§ What to do
Return the whole listing exactly as it stands.

Collected data
start

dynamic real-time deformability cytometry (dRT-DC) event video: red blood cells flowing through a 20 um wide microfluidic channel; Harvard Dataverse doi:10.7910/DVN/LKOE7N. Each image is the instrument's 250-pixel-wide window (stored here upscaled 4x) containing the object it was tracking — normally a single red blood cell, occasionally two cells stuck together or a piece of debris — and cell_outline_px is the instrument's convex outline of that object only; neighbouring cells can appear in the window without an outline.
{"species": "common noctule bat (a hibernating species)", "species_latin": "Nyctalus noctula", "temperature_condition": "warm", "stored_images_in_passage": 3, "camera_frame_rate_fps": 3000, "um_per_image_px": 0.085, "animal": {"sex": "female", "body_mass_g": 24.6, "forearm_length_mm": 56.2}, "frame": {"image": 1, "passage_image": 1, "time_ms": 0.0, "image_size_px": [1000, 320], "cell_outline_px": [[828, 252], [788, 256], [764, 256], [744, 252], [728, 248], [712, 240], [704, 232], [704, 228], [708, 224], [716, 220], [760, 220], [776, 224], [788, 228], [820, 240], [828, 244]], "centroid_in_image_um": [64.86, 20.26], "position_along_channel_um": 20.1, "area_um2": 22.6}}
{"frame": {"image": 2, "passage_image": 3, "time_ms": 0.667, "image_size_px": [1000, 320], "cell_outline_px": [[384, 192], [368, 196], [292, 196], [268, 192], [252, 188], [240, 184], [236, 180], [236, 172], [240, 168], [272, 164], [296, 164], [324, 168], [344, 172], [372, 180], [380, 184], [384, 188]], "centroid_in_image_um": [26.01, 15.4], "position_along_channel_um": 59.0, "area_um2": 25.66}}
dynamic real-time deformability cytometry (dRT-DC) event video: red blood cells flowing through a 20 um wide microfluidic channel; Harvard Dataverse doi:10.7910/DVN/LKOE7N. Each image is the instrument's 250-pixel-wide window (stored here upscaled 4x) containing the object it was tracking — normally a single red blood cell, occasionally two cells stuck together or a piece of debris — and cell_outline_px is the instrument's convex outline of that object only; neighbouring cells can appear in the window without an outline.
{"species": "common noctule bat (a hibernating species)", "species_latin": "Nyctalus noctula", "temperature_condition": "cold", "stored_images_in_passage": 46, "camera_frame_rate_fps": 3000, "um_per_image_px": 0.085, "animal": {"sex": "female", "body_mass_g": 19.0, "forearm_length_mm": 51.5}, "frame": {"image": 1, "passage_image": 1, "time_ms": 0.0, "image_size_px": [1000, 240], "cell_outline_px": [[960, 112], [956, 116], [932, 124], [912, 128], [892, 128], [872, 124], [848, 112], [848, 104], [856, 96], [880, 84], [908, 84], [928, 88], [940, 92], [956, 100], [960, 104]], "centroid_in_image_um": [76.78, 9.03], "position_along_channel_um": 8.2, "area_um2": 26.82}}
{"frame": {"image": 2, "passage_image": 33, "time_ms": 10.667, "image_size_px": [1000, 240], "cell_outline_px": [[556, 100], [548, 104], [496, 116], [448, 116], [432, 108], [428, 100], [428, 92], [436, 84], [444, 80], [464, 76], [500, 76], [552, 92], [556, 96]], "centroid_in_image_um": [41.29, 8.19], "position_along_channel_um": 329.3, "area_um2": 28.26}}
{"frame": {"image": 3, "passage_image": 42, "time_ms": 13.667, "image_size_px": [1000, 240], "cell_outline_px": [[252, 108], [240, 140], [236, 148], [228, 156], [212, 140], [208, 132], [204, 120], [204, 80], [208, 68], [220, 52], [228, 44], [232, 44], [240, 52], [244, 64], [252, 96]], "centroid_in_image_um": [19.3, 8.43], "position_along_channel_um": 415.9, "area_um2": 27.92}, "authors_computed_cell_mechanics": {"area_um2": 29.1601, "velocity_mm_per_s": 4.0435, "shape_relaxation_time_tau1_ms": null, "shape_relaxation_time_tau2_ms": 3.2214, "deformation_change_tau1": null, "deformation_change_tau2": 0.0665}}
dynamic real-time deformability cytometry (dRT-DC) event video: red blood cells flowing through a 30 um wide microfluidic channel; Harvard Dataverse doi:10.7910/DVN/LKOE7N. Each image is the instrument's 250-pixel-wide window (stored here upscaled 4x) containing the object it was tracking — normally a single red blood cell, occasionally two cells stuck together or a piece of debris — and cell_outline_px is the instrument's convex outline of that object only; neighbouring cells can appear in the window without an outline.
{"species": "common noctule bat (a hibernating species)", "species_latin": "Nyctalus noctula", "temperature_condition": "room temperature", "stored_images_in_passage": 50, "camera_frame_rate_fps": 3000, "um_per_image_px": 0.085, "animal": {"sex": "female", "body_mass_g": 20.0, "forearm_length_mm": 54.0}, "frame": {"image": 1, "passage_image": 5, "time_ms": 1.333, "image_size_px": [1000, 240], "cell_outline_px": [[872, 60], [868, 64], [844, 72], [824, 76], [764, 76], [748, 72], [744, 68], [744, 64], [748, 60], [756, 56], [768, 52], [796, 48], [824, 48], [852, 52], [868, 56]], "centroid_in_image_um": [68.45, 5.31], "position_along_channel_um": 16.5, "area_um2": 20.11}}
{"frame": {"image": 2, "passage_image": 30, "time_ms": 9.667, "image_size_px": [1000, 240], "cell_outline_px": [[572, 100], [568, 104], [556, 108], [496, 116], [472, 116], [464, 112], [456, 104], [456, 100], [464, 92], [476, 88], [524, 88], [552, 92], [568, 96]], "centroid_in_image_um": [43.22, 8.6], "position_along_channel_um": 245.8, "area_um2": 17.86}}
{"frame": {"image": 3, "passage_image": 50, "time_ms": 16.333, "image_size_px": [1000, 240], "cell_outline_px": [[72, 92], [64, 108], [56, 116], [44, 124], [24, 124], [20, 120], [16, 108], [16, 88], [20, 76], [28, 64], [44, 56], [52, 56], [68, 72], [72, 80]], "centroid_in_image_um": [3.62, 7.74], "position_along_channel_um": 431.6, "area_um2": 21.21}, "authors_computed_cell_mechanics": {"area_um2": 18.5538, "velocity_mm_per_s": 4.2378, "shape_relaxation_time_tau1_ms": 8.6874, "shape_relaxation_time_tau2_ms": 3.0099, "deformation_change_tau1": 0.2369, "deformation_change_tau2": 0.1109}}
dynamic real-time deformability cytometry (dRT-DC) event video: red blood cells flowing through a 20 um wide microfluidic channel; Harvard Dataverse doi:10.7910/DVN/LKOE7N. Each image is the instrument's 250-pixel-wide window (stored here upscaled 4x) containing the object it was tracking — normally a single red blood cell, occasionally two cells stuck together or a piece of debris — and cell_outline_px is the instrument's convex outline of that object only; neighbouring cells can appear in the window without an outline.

end

§ Task output
dynamic real-time deformability cytometry (dRT-DC) event video: red blood cells flowing through a 20 um wide microfluidic channel; Harvard Dataverse doi:10.7910/DVN/LKOE7N. Each image is the instrument's 250-pixel-wide window (stored here upscaled 4x) containing the object it was tracking — normally a single red blood cell, occasionally two cells stuck together or a piece of debris — and cell_outline_px is the instrument's convex outline of that object only; neighbouring cells can appear in the window without an outline.
{"species": "common noctule bat (a hibernating species)", "species_latin": "Nyctalus noctula", "temperature_condition": "warm", "stored_images_in_passage": 3, "camera_frame_rate_fps": 3000, "um_per_image_px": 0.085, "animal": {"sex": "female", "body_mass_g": 24.6, "forearm_length_mm": 56.2}, "frame": {"image": 1, "passage_image": 1, "time_ms": 0.0, "image_size_px": [1000, 320], "cell_outline_px": [[828, 252], [788, 256], [764, 256], [744, 252], [728, 248], [712, 240], [704, 232], [704, 228], [708, 224], [716, 220], [760, 220], [776, 224], [788, 228], [820, 240], [828, 244]], "centroid_in_image_um": [64.86, 20.26], "position_along_channel_um": 20.1, "area_um2": 22.6}}
{"frame": {"image": 2, "passage_image": 3, "time_ms": 0.667, "image_size_px": [1000, 320], "cell_outline_px": [[384, 192], [368, 196], [292, 196], [268, 192], [252, 188], [240, 184], [236, 180], [236, 172], [240, 168], [272, 164], [296, 164], [324, 168], [344, 172], [372, 180], [380, 184], [384, 188]], "centroid_in_image_um": [26.01, 15.4], "position_along_channel_um": 59.0, "area_um2": 25.66}}
dynamic real-time deformability cytometry (dRT-DC) event video: red blood cells flowing through a 20 um wide microfluidic channel; Harvard Dataverse doi:10.7910/DVN/LKOE7N. Each image is the instrument's 250-pixel-wide window (stored here upscaled 4x) containing the object it was tracking — normally a single red blood cell, occasionally two cells stuck together or a piece of debris — and cell_outline_px is the instrument's convex outline of that object only; neighbouring cells can appear in the window without an outline.
{"species": "common noctule bat (a hibernating species)", "species_latin": "Nyctalus noctula", "temperature_condition": "cold", "stored_images_in_passage": 46, "camera_frame_rate_fps": 3000, "um_per_image_px": 0.085, "animal": {"sex": "female", "body_mass_g": 19.0, "forearm_length_mm": 51.5}, "frame": {"image": 1, "passage_image": 1, "time_ms": 0.0, "image_size_px": [1000, 240], "cell_outline_px": [[960, 112], [956, 116], [932, 124], [912, 128], [892, 128], [872, 124], [848, 112], [848, 104], [856, 96], [880, 84], [908, 84], [928, 88], [940, 92], [956, 100], [960, 104]], "centroid_in_image_um": [76.78, 9.03], "position_along_channel_um": 8.2, "area_um2": 26.82}}
{"frame": {"image": 2, "passage_image": 33, "time_ms": 10.667, "image_size_px": [1000, 240], "cell_outline_px": [[556, 100], [548, 104], [496, 116], [448, 116], [432, 108], [428, 100], [428, 92], [436, 84], [444, 80], [464, 76], [500, 76], [552, 92], [556, 96]], "centroid_in_image_um": [41.29, 8.19], "position_along_channel_um": 329.3, "area_um2": 28.26}}
{"frame": {"image": 3, "passage_image": 42, "time_ms": 13.667, "image_size_px": [1000, 240], "cell_outline_px": [[252, 108], [240, 140], [236, 148], [228, 156], [212, 140], [208, 132], [204, 120], [204, 80], [208, 68], [220, 52], [228, 44], [232, 44], [240, 52], [244, 64], [252, 96]], "centroid_in_image_um": [19.3, 8.43], "position_along_channel_um": 415.9, "area_um2": 27.92}, "authors_computed_cell_mechanics": {"area_um2": 29.1601, "velocity_mm_per_s": 4.0435, "shape_relaxation_time_tau1_ms": null, "shape_relaxation_time_tau2_ms": 3.2214, "deformation_change_tau1": null, "deformation_change_tau2": 0.0665}}
dynamic real-time deformability cytometry (dRT-DC) event video: red blood cells flowing through a 30 um wide microfluidic channel; Harvard Dataverse doi:10.7910/DVN/LKOE7N. Each image is the instrument's 250-pixel-wide window (stored here upscaled 4x) containing the object it was tracking — normally a single red blood cell, occasionally two cells stuck together or a piece of debris — and cell_outline_px is the instrument's convex outline of that object only; neighbouring cells can appear in the window without an outline.
{"species": "common noctule bat (a hibernating species)", "species_latin": "Nyctalus noctula", "temperature_condition": "room temperature", "stored_images_in_passage": 50, "camera_frame_rate_fps": 3000, "um_per_image_px": 0.085, "animal": {"sex": "female", "body_mass_g": 20.0, "forearm_length_mm": 54.0}, "frame": {"image": 1, "passage_image": 5, "time_ms": 1.333, "image_size_px": [1000, 240], "cell_outline_px": [[872, 60], [868, 64], [844, 72], [824, 76], [764, 76], [748, 72], [744, 68], [744, 64], [748, 60], [756, 56], [768, 52], [796, 48], [824, 48], [852, 52], [868, 56]], "centroid_in_image_um": [68.45, 5.31], "position_along_channel_um": 16.5, "area_um2": 20.11}}
{"frame": {"image": 2, "passage_image": 30, "time_ms": 9.667, "image_size_px": [1000, 240], "cell_outline_px": [[572, 100], [568, 104], [556, 108], [496, 116], [472, 116], [464, 112], [456, 104], [456, 100], [464, 92], [476, 88], [524, 88], [552, 92], [568, 96]], "centroid_in_image_um": [43.22, 8.6], "position_along_channel_um": 245.8, "area_um2": 17.86}}
{"frame": {"image": 3, "passage_image": 50, "time_ms": 16.333, "image_size_px": [1000, 240], "cell_outline_px": [[72, 92], [64, 108], [56, 116], [44, 124], [24, 124], [20, 120], [16, 108], [16, 88], [20, 76], [28, 64], [44, 56], [52, 56], [68, 72], [72, 80]], "centroid_in_image_um": [3.62, 7.74], "position_along_channel_um": 431.6, "area_um2": 21.21}, "authors_computed_cell_mechanics": {"area_um2": 18.5538, "velocity_mm_per_s": 4.2378, "shape_relaxation_time_tau1_ms": 8.6874, "shape_relaxation_time_tau2_ms": 3.0099, "deformation_change_tau1": 0.2369, "deformation_change_tau2": 0.1109}}
dynamic real-time deformability cytometry (dRT-DC) event video: red blood cells flowing through a 20 um wide microfluidic channel; Harvard Dataverse doi:10.7910/DVN/LKOE7N. Each image is the instrument's 250-pixel-wide window (stored here upscaled 4x) containing the object it was tracking — normally a single red blood cell, occasionally two cells stuck together or a piece of debris — and cell_outline_px is the instrument's convex outline of that object only; neighbouring cells can appear in the window without an outline.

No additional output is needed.